The Twitter photo wall needs server-side caching for several reasons:
In version 2 of the photo wall, an authorised user can create, modify and delete photo walls. A wall may be moderated or unmoderated. If moderated, a moderation screen shows all unmoderated photos, the oldest at the top. The moderator can accept or reject a photo by clicking the appropriate button The moderation element of the photo in the cache will be updated and the photo removed from the moderation screen. The public page of a moderated wall will show only accepted photos. Each photo is timestamped so that screens can be updated with those photos acquired since the last refresh.
This achitecture is more efficient since the twitter search is done only once so each public page only has to access the cached data. However there are now three lags in the system: the interval between searches of the twitter stream, the pause whilst a human operator moderates the photos, and the interval between refreshes of the wall.
You can view a few walls which have been created but are most likely currently stopped. If anyone wants a a login to use the prototype, drop me a line.
The data for each wall is the query description and a sequence of photo descriptors. This structure is held in an XML file in the database. It is updated in situ using the eXistdb XQuery update extensions when new photos are acquired, when photos are moderated and when the query parameters are updated
When a wall is created, the XML file is created containing the initial query. The twitter stream is searched for the first time using the query parameters and matching photos added to the XML file, ignoring duplicates. In addition a task is scheduled to re-run the search task at the defined refresh rate.

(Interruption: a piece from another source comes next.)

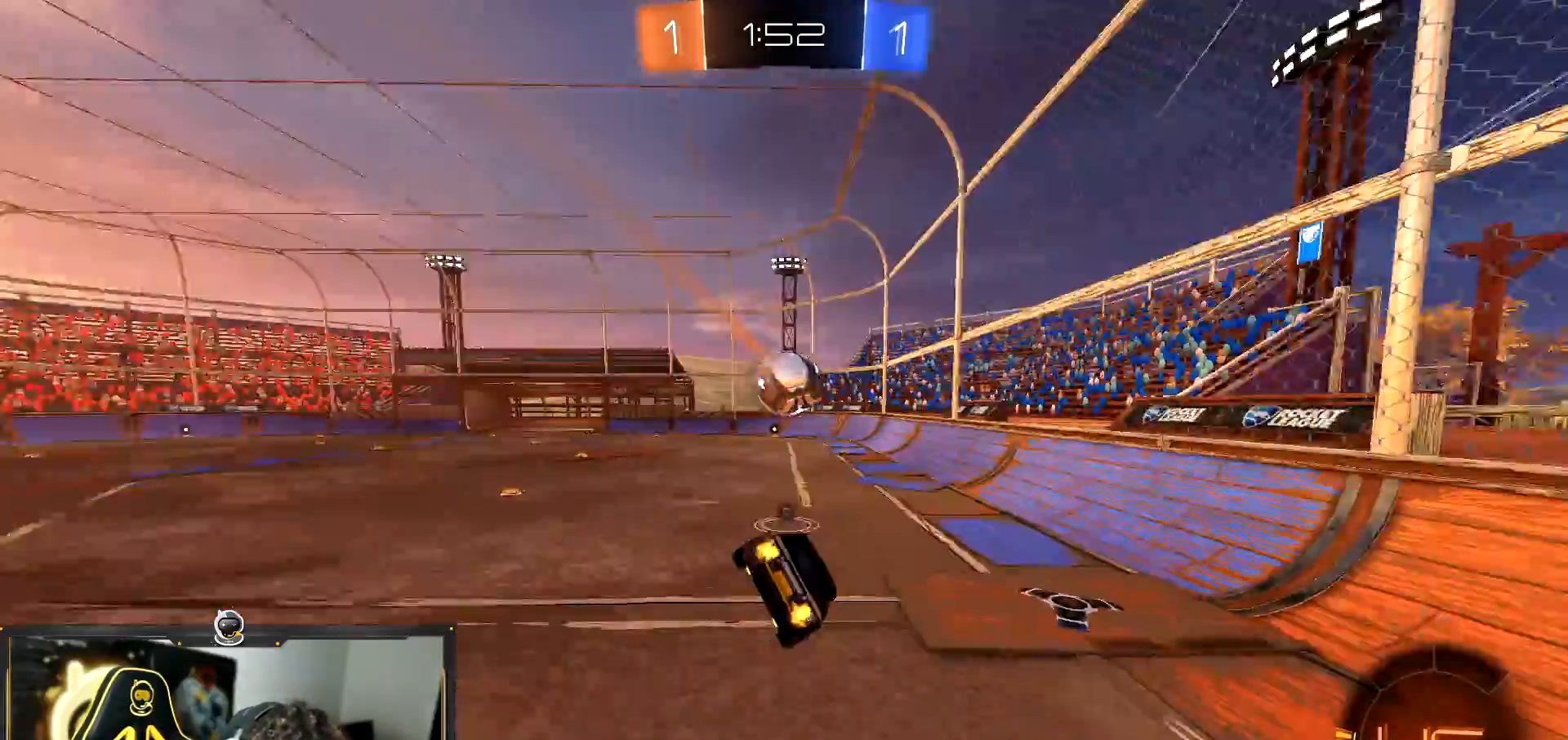
{"buttons": ["R2"], "left_stick": "left", "events": [[116, "left_stick", "center"], [233, "L1", "up"], [417, "left_stick", "left"]]}
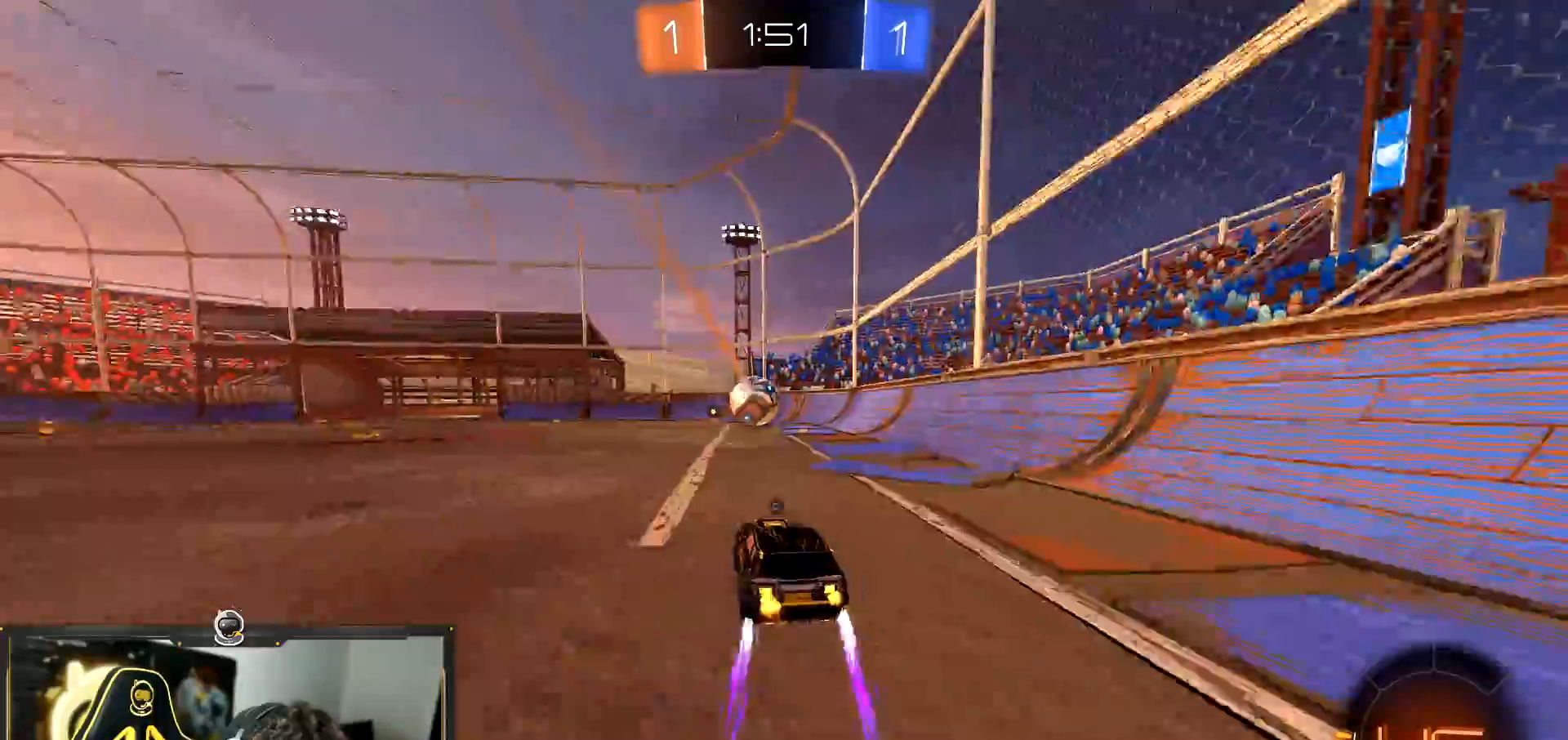
{"buttons": ["CROSS", "L1", "R2"], "left_stick": "left", "events": [[17, "CROSS", "down"], [17, "left_stick", "down"], [284, "CROSS", "up"], [284, "left_stick", "center"], [334, "CROSS", "down"], [367, "left_stick", "down"], [450, "left_stick", "left"], [467, "L1", "down"]]}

The moderation page uses AJAX both to repetitatively fetch the set of all unmoderated photos and as each moderation decision is made, to update the moderation status in the photo in the database. The public page also uses AJAX to fetch newly acquired or moderated photos.
Short urls like Twitters own t.co need to be converted to their unabbreviated form to detect which photo service is being used, if any. The usual approach using Curl is to request the function not to follow Locations in the header, but the httpclient module in eXist does not have this option. This means that the page has to be fetched and then analysed to see whether it is an image service and if so which one - messy.